Creating a reflective process to promote long-term resilience
The outcome of a meaning making and relationship-centred approach as opposed to simply giving strategies is that a process is set in motion that can be utilised by everyone long after they have ceased to be in contact with the therapist. We make an assumption that the reflective process becomes internalised by the children, young people and parents, thereby providing them with a more permanent model of how to respond to future problems. Thus the process of stepping back, of not immediately accepting that what you see is what you get, and creating a hypothesis about what may be happening, is a method that is eminently transportable for children, young people and their parents.

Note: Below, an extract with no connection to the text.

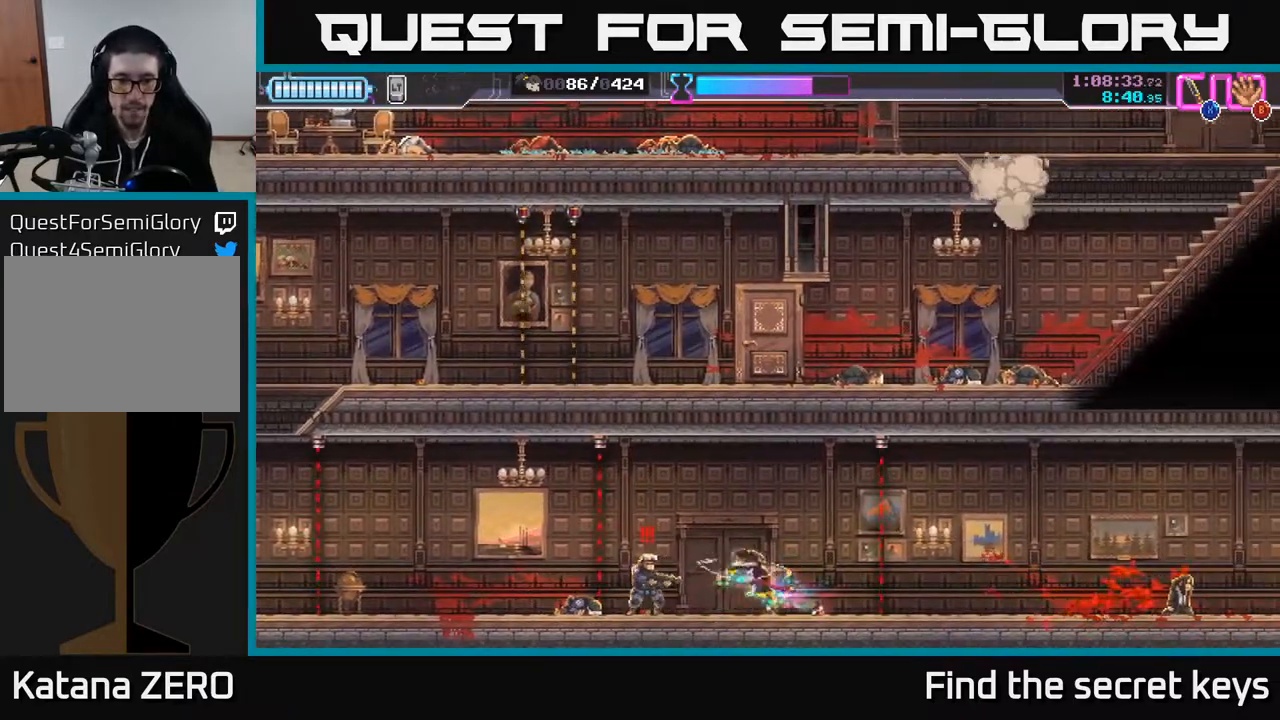
{"buttons": ["X"], "left_stick": "center", "right_stick": "center", "events": [[33, "X", "down"], [50, "left_stick", "left"], [100, "X", "up"], [167, "X", "down"], [250, "X", "up"], [267, "left_stick", "right"], [433, "X", "down"], [483, "left_stick", "center"]]}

Supporting parents to assume authority and ‘own’ what they know
Clinical evidence indicates that programmes and therapy that empower parents to think for themselves, and articulate their needs, in the long term provide the best outcomes for children (Miller and Sambell, 2003). A problematic recurring theme of contemporary parenting in this regard relates to parents’ confusion about how and when to assert their authority. Parents typically confuse the use of authority with being authoritarian, which leads to extremes in either being too permissive or too controlling. A good outcome of time-limited psychotherapy is one in which parents’ authority is instated, as well as their ability to work as a parenting team. Supporting parents to ‘own’ what they know, further acknowledges and capitalises on, the real inherent knowledge that parents have about their children, setting them to make use of this knowledge on an ongoing basis.